Lex could not have come up with a word more suited to play upon Sydney’s sympathies. Family was precisely what had been lost in the fire—Andrew and Penny, their expected child. Both Lex and Sydney had lost their families that day. Maybe this was a way to make it right. Maybe he would remember this summer as the time he had met Leontine and helped Lex find happiness, rather than the time he had finally understood that he was not to have that sort of happiness for himself.
Chapter Twelve
By the next day, Amelia had progressed from confusion and sorrow to incandescent rage. When she heard a knock on the cottage door she was prepared to answer it for the mere satisfaction of slamming it shut again. When she flung open the door, her cheeks were already hot with anger, and only got hotter when she saw Mr. Goddard standing before her. He was composed of fifty percent shoulders and fifty percent stern disapproval and she didn’t want any of it.
“No,” Amelia said, already moving to shut the door. “There’s nothing left for you to say. Take yourself off. Certainly not.”
“I came to apologize for misjudging your motives in writing to my friend,” Mr. Goddard said. “I can do that by shouting at you through a closed door or at a normal volume like a civilized person. The choice is yours.”

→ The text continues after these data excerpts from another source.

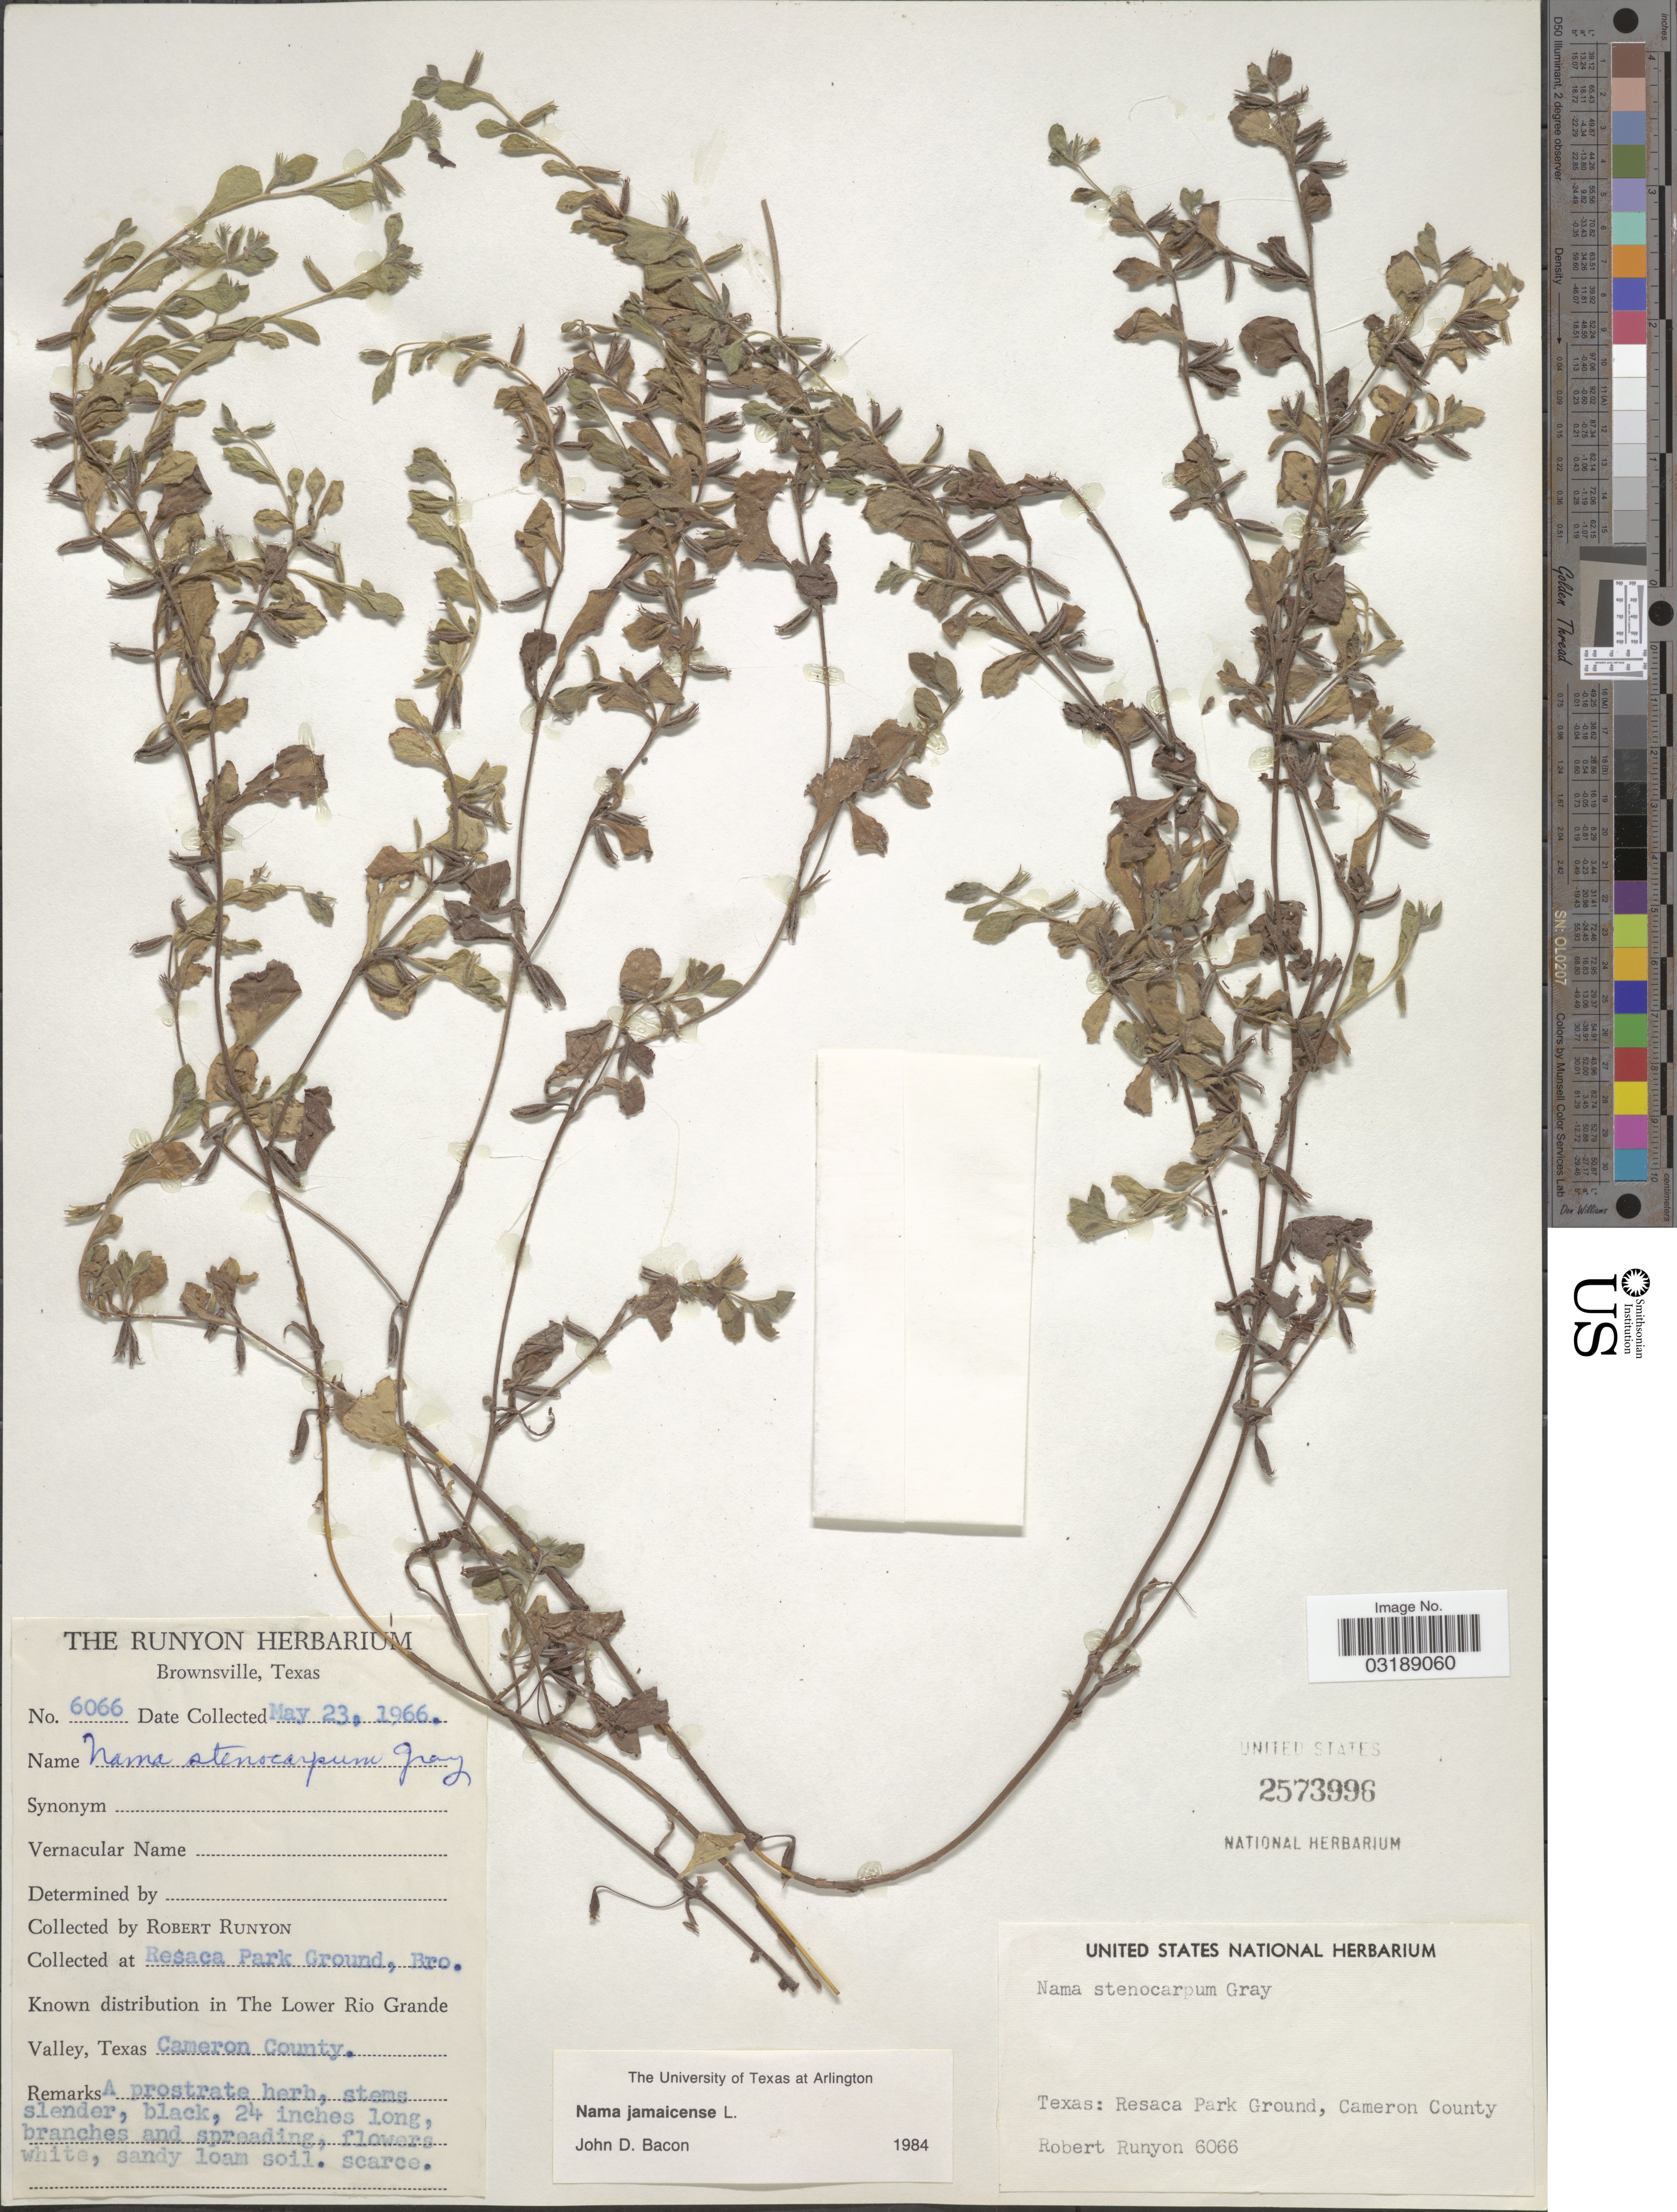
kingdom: Plantae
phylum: Tracheophyta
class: Magnoliopsida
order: Boraginales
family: Namaceae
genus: Nama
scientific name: Nama jamaicensis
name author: L.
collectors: R. Runyon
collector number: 6066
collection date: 1966-05-23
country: United States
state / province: Texas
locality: Resaca Park Ground, Cameron County, Resaca Park Ground, Bro.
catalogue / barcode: US 2573996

“I don’t want your apology, whether it be shouted, whispered, or delivered in semaphore. You can take your apology and”—no, she was not going to be vulgar, this man did not deserve the satisfaction—“put it in your pipe and smoke it.”
“I see,” Mr. Goddard said through clenched teeth, then let out a breath.
“No you don’t. What I’m saying is that your apology does me no good. It doesn’t undo what you said. If you think yesterday was the first time anyone has thought the worst of me, you’re as innocent as a baby. You’re probably only here to make yo
urself feel better, and I don’t care in the least how you feel. I can’t think of anything I care about less.” As she delivered this speech, she watched a flush rise in Mr. Goddard’s cheeks. He passed his hand over his beard in a gesture of frustration so familiar she was outraged: how dare he resemble that man she had cared about. This unfeeling, unthinking, insensitive brute was a stranger.
“I have an invitation from the duke,” he said, very much in the tone of a man striving for patience. “It’s for dinner Thursday night.” From his coat pocket, he produced a folded rectangle of ivory paper and held it out to her.
“I don’t want that either,” she said, shaking her head in wonder that this was the man she had thought she might be falling in love with. “Give the duke our regrets, if you please.”
He opened his mouth to speak and snapped it shut again, as if thinking better of what he planned to say. As she watched, his chest rose and fell for the count of four breaths. It was a pity that she knew how his shoulders and chest felt against her palms, how up close he was somehow even broader and larger than he seemed halfway across a room. He passed one of his absurdly large hands across the scruff of his beard.
“Did you tell the duke that you suspected us of making sport of him?” she asked. She still had a hand on the door, ready to shut it in his face.
“Of course I did,” he said, plainly affronted. “I’m not in the habit of keeping secrets from friends.”
Well, that certainly put her in her place. She supposed she had never been his friend, then. Some of her thoughts must have shown on her face, because he winced. “I didn’t deliberately—”
“I’m not interested,” she said crisply. “I am surprised that you invite us despite your poor estimate of our characters.”
“The duke invited you because he enjoys discussing history. He doesn’t get much of an opportunity for it. I advised him not to invite you, considering what passed between us, but he disagreed, and I’m doing him the favor of delivering his invitations.”